(Marksist sözlük) U- Ulus

29.07.2019 - 12:05

Uluslar kendilerini çok uzun bir geçmişe yaslanan mitler üzerine inşa ediyor olsalar da ulus denilen topluluğun ortaya çıkışı o kadar eski değildir. Ulus, kapitalizmin gelişmeye başladığı, burjuvazinin iktidarı aristokrasiden almaya başladığı ve imparatorlukların dağılmaya başladığı 18. yüzyılda ortaya çıkan ve yaygınlaşmaya başlayan bir kategoridir. Bu süreç dünyanın pek çok yerinde ulus-devletlerin yani bugünkü kapitalist modern devletin ortaya çıkışını beraberinde getirmiştir.

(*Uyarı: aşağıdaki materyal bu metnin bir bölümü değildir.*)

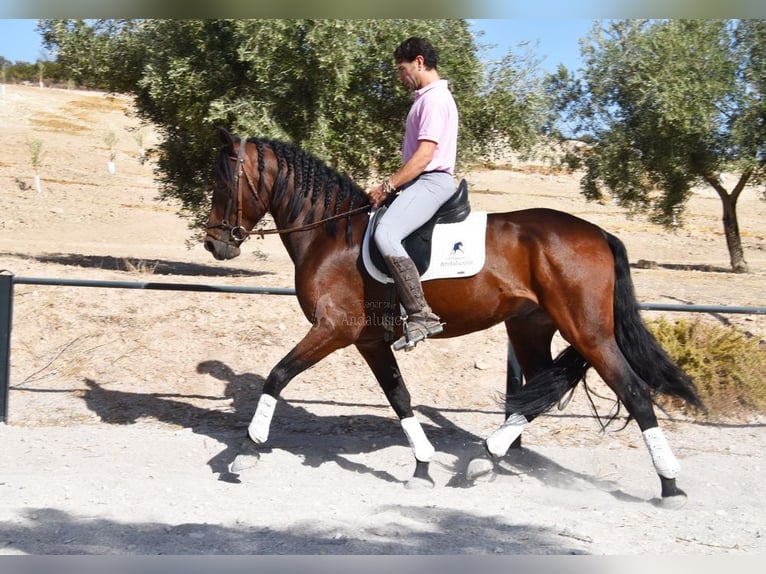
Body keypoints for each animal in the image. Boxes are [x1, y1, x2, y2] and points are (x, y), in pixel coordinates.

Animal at [203, 127, 702, 505]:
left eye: (224, 185)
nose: (214, 244)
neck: (330, 233)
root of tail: (598, 232)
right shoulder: (369, 341)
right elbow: (400, 397)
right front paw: (422, 467)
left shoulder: (333, 329)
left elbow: (277, 375)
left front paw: (246, 450)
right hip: (530, 327)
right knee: (541, 392)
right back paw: (486, 457)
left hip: (589, 332)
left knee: (634, 392)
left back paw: (671, 485)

Ulusçuluğun (milliyetçiliğin) yayılmasında en önemli olay olarak 1789 Fransız Devrimi gösterilebilir.

Marksist yazarlar Eric Hobsbawm ve Terence Ranger ulusun bir gelenek icat edilerek yaratıldığını söylerken, Benedict Anderson ise ulusun hayali bir cemaat olduğunu belirtmektedir.  Marksistler açısından uluslar birer kurgudur, işçi sınıfını sınıf bilinci etrafında değil bir tür ulusal bilinç etrafında birleştirerek farklı ülkelerin işçilerini böler ve kapitalizmin işleyişini kolaylaştırır. Karl Marx, işçi sınıfının uluslararası bir sınıf olduğunun altını çizerek işçi sınıfının ulusçuluğa ve milliyetçiliğe karşı mücadele etmesi gerektiğini söyler. Marx’a göre “İşçinin ulusu ne Fransız, ne İngiliz, ne Alman’dır, onun ulusu iştir, özgür köleliktir, kendisini satmaktır”.

Marksizm içinde ulus konusunda önemli bir adımı ise Lenin attı. Pek çok ulusun, Rus milliyetçiliği tarafından ezildiği Rusya’da devrim yapmak isteyen Lenin, ezilen ulusların milliyetçiliği ile egemen milliyetçiliği birbirinden farklı değerlendirmek gerektiğini savunuyor, ezilen ulusları işçi sınıfının müttefiki olarak görüyordu.

Türk milliyetçiliği de diğer ülkelerin milliyetçilikleri gibi yapay bir milliyetçiliktir. Bundan 100-150 yıl önce Anadolu’da kendisini Türk diye tanımlayan nüfusun sayısı çok azdı. Türkçülük çoğunlukla yurtdışına giderek milliyetçilik fikriyle tanışmış insanların arasında yaygınlaştı. Cumhuriyet ise kendini bu temele dayandırarak, Türk ulusçuluğunu kitlesel bir hâle getirdi.

Ulus fikrinin yapaylığını anlatmak ve işçiler arasında egemen sınıfın bir fikri olarak yaygınlaşan ulusçuluğa karşı mücadele etmek sosyalistlerin en temel görevleri arasında yer alıyor.